Data_Sheet_1_The Major Peanut Allergen Ara h 2 Produced in Nicotiana benthamiana Contains Hydroxyprolines and Is a Viable Alternative to the E. Coli Product in Allergy Diagnosis.XLSX

Peanut allergy is a potentially life-threatening disease that is mediated by allergen-specific immunoglobulin E (IgE) antibodies. The major peanut allergen Ara h 2, a 2S albumin seed storage protein, is one of the most dangerous and potent plant allergens. Ara h 2 is posttranslationally modified to harbor four disulfide bridges and three hydroxyprolines. These hydroxyproline residues are required for optimal IgE-binding to the DPYSPOHS motifs representing an immunodominant IgE epitope. So far, recombinant Ara h 2 has been produced in Escherichia coli, Lactococcus lactis, Trichoplusia ni insect cell, and Chlamydomonas reinhardtii chloroplast expression systems, which were all incapable of proline hydroxylation. However, molecular diagnosis of peanut allergy is performed using either natural or E. coli-produced major peanut allergens. As IgE from the majority of patients is directed to Ara h 2, it is of great importance that the recombinant Ara h 2 harbors all of its eukaryotic posttranslational modifications. We produced hydroxyproline-containing and correctly folded Ara h 2 in the endoplasmic reticulum of leaf cells of Nicotiana benthamiana plants, using the plant virus-based magnICON® transient expression system with a yield of 200 mg/kg fresh biomass. To compare prokaryotic with eukaryotic expression methods, Ara h 2 was expressed in E. coli together with the disulfide-bond isomerase DsbC and thus harbored disulfide bridges but no hydroxyprolines. The recombinant allergens from N. benthamiana and E. coli were characterized and compared to the natural Ara h 2 isolated from roasted peanuts. Natural Ara h 2 outperformed both recombinant proteins in IgE-binding and activation of basophils via IgE cross-linking, the latter indicating the potency of the allergen. Interestingly, significantly more efficient IgE cross-linking by the N. benthamiana-produced allergen was observed in comparison to the one induced by the E. coli product. Ara h 2 from N. benthamiana plants displayed a higher similarity to the natural allergen in terms of basophil activation due to the presence of hydroxyproline residues, supporting so far published data on their contribution to the immunodominant IgE epitope. Our study advocates the use of N. benthamiana plants instead of prokaryotic expression hosts for the production of the major peanut allergen Ara h 2.

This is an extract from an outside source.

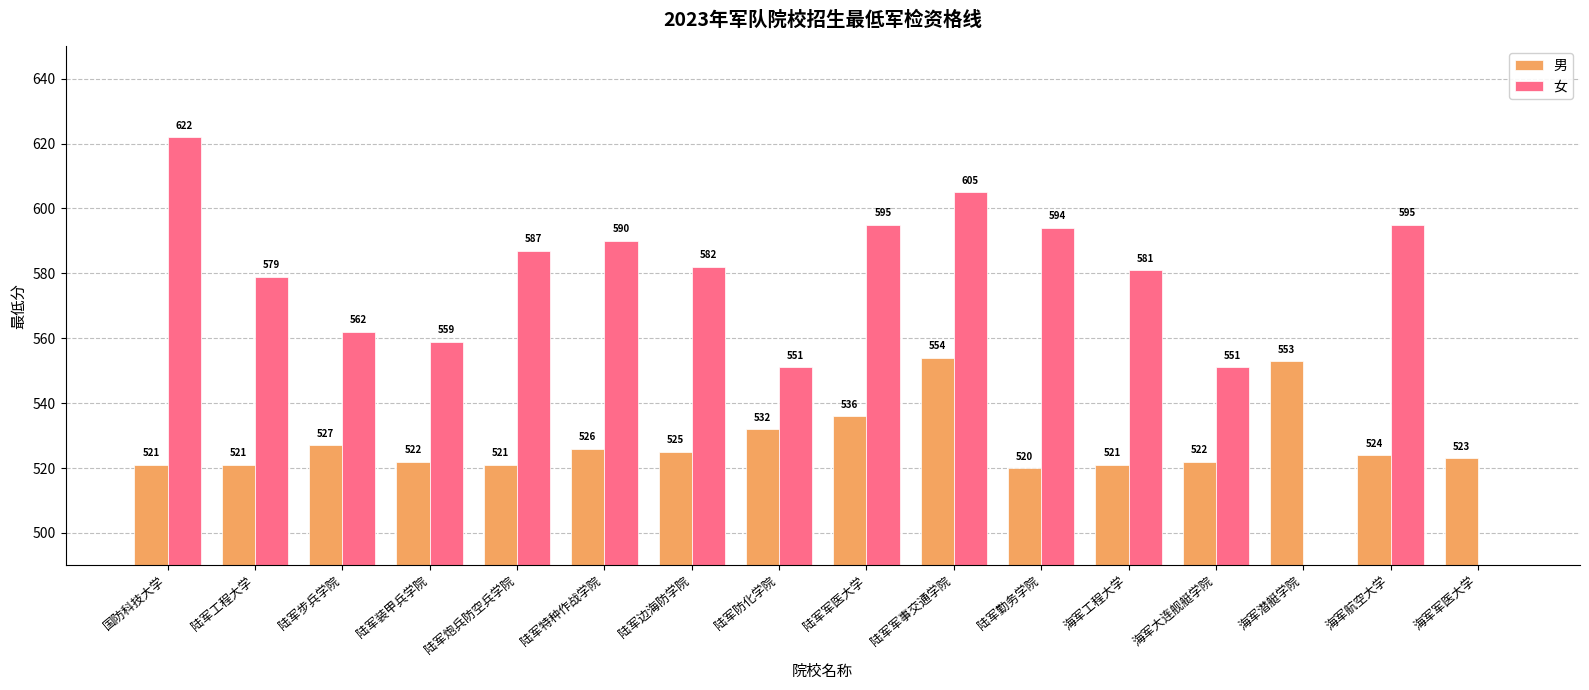

What is the sum of the 男 values at 海军军医大学 and 陆军军医大学?

1059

花生过敏症是一种可能危及生命的疾病，其发生机制涉及特异性过敏原免疫球蛋白E（IgE）抗体。主要花生过敏原Ara h 2，一种2S清蛋白种子储存蛋白，是危险性最大且效力最强的植物过敏原之一。Ara h 2在翻译后经过修饰，形成四个二硫键和三个羟脯氨酸。这些羟脯氨酸残基对于与DPYSPOHS基序（代表免疫优势IgE表位）的最佳IgE结合至关重要。迄今为止，重组Ara h 2已在大肠杆菌、乳酸杆菌、鳞翅目昆虫细胞和绿藻衣藻叶绿体表达系统中生产，但这些系统均无法进行脯氨酸羟化。然而，花生过敏的分子诊断是通过使用天然或大肠杆菌生产的花生主要过敏原来进行的。由于大多数患者的IgE针对Ara h 2，因此重组Ara h 2保留其所有的真核翻译后修饰至关重要。我们利用基于植物病毒的magnICON®瞬时表达系统，在烟草花叶植物叶片细胞的内质网中生产了含羟脯氨酸且正确折叠的Ara h 2，产量达到200 mg/kg新鲜生物质。为了比较原核与真核表达方法，Ara h 2在大肠杆菌中与二硫键异构酶DsbC共同表达，从而携带二硫键但没有羟脯氨酸。来自N. benthamiana和E. coli的重组过敏原被表征并与其从烤花生中分离的天然Ara h 2进行了比较。天然Ara h 2在IgE结合和通过IgE交联激活肥大细胞方面优于两种重组蛋白，后者表明了过敏原的效力。有趣的是，与大肠杆菌产品相比，N. benthamiana生产的过敏原引起的IgE交联效率显著更高。由于存在羟脯氨酸残基，N. benthamiana植物中的Ara h 2在肥大细胞激活方面与天然过敏原表现出更高的相似性，这支持了关于其贡献于免疫优势IgE表位的已发表数据。我们的研究倡导使用N. benthamiana植物而非原核表达宿主来生产主要花生过敏原Ara h 2。